Unfortunately, teachers such as the one at Kiryat Tivon are content to simply tell students what to think, and want no dialogue and no debate about it.
Yes, unfortunately that is true. But what worries me is that we have rules to stop the bad teachers, they wind up stopping the good teachers too.
I’d rather have rules that say we can be open about our politics, because the bad ones are going to do it anyway.
I’d be all for that, outside the classroom. Inside it, I think teachers who keep expressing their views instead of teaching are being coercive. They’re saying, disagree with me, and instead of a c- you’ll get a d, or if you need extra time to turn in a paper, I’ll give you five minutes and then fail you. It becomes worth the student’s while to nod his head and agree, which then turns into Pavlovian training.
Actually, if anything a student who disagrees with me is more likely to get a high mark - because he shows he must be thinking for himself.

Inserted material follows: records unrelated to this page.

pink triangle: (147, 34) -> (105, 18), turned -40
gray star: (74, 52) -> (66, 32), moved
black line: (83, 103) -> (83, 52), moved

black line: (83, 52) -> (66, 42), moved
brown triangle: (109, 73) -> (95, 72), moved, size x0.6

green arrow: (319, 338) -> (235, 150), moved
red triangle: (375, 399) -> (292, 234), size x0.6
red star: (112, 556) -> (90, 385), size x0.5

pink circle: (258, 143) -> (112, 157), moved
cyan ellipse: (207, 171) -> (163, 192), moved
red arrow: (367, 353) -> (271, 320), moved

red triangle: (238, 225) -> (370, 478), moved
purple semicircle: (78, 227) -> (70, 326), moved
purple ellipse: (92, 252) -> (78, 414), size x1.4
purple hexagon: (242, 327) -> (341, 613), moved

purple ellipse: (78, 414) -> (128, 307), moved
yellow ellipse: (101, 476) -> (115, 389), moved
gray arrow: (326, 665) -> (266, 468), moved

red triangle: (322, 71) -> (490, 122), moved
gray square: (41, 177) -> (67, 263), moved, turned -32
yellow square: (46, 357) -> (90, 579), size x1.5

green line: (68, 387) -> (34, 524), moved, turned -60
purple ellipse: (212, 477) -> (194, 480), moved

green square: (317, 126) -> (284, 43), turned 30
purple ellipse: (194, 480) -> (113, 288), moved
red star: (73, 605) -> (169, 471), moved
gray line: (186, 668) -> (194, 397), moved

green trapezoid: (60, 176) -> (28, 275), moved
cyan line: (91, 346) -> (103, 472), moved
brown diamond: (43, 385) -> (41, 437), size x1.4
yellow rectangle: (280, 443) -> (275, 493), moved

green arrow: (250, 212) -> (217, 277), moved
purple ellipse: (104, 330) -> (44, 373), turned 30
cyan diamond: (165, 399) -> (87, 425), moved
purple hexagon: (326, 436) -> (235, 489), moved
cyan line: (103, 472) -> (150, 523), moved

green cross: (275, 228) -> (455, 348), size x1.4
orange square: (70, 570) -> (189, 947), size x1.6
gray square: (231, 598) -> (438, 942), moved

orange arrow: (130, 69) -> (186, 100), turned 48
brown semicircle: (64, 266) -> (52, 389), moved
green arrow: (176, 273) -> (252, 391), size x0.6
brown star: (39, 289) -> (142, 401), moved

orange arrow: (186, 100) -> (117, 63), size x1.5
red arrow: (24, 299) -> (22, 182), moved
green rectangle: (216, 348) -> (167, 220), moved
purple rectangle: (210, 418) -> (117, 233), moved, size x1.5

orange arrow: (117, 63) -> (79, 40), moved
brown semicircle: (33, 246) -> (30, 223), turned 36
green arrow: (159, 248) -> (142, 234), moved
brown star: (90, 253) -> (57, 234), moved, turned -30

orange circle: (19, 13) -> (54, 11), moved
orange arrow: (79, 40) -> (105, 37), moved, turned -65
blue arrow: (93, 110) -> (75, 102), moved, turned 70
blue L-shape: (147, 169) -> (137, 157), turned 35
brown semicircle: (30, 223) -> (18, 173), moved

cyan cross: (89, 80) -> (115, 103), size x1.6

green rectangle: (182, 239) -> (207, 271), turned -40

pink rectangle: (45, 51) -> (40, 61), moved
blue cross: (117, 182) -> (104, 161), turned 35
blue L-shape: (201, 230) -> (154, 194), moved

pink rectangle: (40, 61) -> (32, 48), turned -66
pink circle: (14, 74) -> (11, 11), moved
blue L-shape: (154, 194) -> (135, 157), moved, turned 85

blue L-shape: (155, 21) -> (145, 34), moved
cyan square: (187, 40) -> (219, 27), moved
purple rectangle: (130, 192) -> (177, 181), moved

Parroting back my own ideas will not get you good marks in my class. It’s not that agreeing with me is bad, it’s that you need to make it clear why you agree with me, not just that you do. If you’re just trying to suck up to me, it won’t work out for you.
And it’s not about ‘expressing (your) views instead of teaching are being coercive.’ It’s about not concealing your views while you are teaching.
My country’s current opposition leader was a student at my school. Our current Prime Minister was a student at our brother school in Sydney - quite literally the opposite sides of Australia’s political spectrum. (Note, both of these were students at the schools well before my time as a teacher). So I’m also not necessarily teaching the ‘average’ students. My school produces its fair share of my country’s leaders. And part of the reason we succeed in that is because of how we teach and how we are allowed to teach.
Well, in an elite school for future leaders, I’d say the rules should be different. My concern is for the regular schools that teach the average students who just want to muddle through and get a job doing something they don’t find repulsive. For them, I’d prefer that boundaries be set, and the easiest way to do that is permit any sort of dialogue anyone wants in the hallway, but not as part of a class.
Government teachers are allowed to dominate and control politics in the USA.